A year later, Rosemitha is less upbeat. “Before I joined the program, life was hard, and while we were in it, we felt some relief. But now our problems have returned.”

Only one of the children is now living with them. Patekwe sent his daughter to live with an aunt who lives near the hospital in Laskawobas where his mother died. The aunt asked for the child, and Patekwe felt that the girl would be better off where she can go to a better school. It is a long hike over the mountain that rises behind their home, but he tries to see her regularly. Rosemitha sent her boy to live with her father, who lives close by and was alone. She still sees him every day, before he goes to school.

Her goats have not continued to prosper. She has just one adult female now. The other, she says, was killed, along with its kid, by dogs. Her female has two small kids, and she tries get her husband to keep the three of them close to their home. Rosemitha told me that they recently decided to sell their last sow because it had never gotten pregnant. She wasn’t sure, though, what they will do with the money.

And that’s her core problem. Her husband. He sold the pig, and she doesn’t feel she can even ask him what he’s doing with the money. “He was already a grown-up when I met him.” That might sound like a simple statement of the obvious, but the way she put it in Creole means more. It was her way of saying that, since they first met, he has been making decisions on his own. He likes to gamble, she adds, and is worried that the money is going to just disappear to pay for his habit. When I asked him separately about the pig, he told me that it died.

Rosemitha would like to get her commerce started again. “When I was out and about, I didn’t need to worry about every little bit of cooking oil I needed.” But she doesn’t have the capital to get started right now. She used the last bit of cash that she had to plant four cans of beans on irrigated land that she rented, and she should be able to harvest it in March, but she isn’t sure what will happen with the money from that harvest. “I have to keep my eyes wide open to hold onto anything that’s mine.”

She’s an example of one category of women who have trouble sustaining success after the program goes away. Such women are able to make progress while their case manager is working with them. In some cases, they make much more progress than Rosemitha. But because they never develop the power to assert control of their own means, all further economic progress depends on the kind of partner they have. And it cannot be surprising that the men of CLM are a very mixed bag.

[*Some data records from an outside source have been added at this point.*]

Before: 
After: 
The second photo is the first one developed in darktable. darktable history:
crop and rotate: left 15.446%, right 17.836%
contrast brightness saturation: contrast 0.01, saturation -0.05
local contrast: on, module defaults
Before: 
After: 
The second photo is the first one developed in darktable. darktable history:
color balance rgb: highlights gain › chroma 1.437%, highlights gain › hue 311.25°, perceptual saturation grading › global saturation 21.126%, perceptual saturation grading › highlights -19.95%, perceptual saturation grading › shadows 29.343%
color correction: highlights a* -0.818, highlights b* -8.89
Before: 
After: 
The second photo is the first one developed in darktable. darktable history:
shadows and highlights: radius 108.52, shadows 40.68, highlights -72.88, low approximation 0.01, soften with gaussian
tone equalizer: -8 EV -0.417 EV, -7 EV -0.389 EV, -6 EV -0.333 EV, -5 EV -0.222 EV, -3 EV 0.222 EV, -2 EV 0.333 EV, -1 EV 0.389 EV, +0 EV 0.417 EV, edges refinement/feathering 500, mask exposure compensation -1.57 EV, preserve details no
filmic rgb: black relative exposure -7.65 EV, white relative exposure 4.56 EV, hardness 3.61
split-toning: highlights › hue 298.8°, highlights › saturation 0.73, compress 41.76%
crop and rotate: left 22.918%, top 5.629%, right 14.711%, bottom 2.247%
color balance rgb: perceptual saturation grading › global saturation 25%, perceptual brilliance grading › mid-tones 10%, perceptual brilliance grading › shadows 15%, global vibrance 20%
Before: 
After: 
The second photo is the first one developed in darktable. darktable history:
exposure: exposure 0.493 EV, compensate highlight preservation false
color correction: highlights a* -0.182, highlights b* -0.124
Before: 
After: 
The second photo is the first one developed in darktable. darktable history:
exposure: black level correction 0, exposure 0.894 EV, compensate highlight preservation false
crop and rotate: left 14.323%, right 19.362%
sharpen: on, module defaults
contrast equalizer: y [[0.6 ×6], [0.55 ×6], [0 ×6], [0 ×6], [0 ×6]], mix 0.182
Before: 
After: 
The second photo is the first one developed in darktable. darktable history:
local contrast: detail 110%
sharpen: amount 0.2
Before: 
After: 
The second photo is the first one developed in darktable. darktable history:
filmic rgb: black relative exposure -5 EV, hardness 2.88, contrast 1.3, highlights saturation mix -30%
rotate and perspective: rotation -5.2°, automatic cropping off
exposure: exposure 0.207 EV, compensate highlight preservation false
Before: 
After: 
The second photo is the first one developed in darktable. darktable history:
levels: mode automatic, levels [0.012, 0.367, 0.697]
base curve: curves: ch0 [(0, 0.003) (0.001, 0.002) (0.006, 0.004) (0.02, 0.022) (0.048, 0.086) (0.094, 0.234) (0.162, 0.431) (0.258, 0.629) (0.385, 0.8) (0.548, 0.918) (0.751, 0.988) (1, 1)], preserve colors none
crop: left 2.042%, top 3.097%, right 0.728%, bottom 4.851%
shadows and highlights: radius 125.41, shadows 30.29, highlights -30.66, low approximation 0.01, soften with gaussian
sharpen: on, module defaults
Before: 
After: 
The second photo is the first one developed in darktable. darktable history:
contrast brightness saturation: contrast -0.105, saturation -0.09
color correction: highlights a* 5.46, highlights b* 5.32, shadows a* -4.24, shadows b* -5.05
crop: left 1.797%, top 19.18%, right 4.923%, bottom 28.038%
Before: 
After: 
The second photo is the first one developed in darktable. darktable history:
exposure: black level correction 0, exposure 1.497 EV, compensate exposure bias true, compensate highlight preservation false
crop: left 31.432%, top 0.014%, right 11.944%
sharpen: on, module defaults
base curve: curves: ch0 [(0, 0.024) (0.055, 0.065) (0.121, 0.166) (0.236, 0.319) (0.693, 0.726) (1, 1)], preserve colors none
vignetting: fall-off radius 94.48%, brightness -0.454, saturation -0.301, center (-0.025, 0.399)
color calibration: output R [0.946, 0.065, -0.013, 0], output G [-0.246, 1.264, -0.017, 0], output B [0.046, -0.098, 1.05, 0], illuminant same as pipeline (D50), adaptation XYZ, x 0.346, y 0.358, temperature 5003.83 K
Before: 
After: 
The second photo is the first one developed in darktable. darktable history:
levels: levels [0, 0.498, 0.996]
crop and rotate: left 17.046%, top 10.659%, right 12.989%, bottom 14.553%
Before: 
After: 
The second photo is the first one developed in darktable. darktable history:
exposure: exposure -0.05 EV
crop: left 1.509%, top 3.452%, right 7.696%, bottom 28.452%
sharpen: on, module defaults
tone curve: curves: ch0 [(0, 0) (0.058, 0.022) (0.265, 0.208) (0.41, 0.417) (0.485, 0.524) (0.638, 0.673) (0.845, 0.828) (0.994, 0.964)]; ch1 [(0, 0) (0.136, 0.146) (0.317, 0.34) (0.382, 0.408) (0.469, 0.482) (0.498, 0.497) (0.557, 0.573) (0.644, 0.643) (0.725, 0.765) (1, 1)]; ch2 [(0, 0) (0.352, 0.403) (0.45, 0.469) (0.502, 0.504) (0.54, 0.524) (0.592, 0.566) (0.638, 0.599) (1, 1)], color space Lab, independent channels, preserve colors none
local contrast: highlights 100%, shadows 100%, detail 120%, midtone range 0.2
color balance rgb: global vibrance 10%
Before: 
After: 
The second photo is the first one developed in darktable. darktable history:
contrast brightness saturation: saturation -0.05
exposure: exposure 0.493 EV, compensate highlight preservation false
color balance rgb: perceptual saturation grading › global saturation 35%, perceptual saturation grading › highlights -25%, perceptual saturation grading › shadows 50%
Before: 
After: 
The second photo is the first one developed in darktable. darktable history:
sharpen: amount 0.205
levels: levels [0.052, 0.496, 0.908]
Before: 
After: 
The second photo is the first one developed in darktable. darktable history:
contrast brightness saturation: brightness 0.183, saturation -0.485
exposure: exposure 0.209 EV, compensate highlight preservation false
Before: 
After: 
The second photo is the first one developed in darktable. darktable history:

So Fonkoze is currently engaged with specialists in women’s empowerment in a thorough analysis of the program that is giving particular attention to gender relations. Its goal is to refocus the program on the full range of issues that affect women’s empowerment. Economic empowerment is, of course, part of the question. But we know we need to do better at psychological, social, and political empowerment as well. Only by facing our shortcomings squarely will we be able to strengthen our capacity to help women find and then remain on the path to a better life.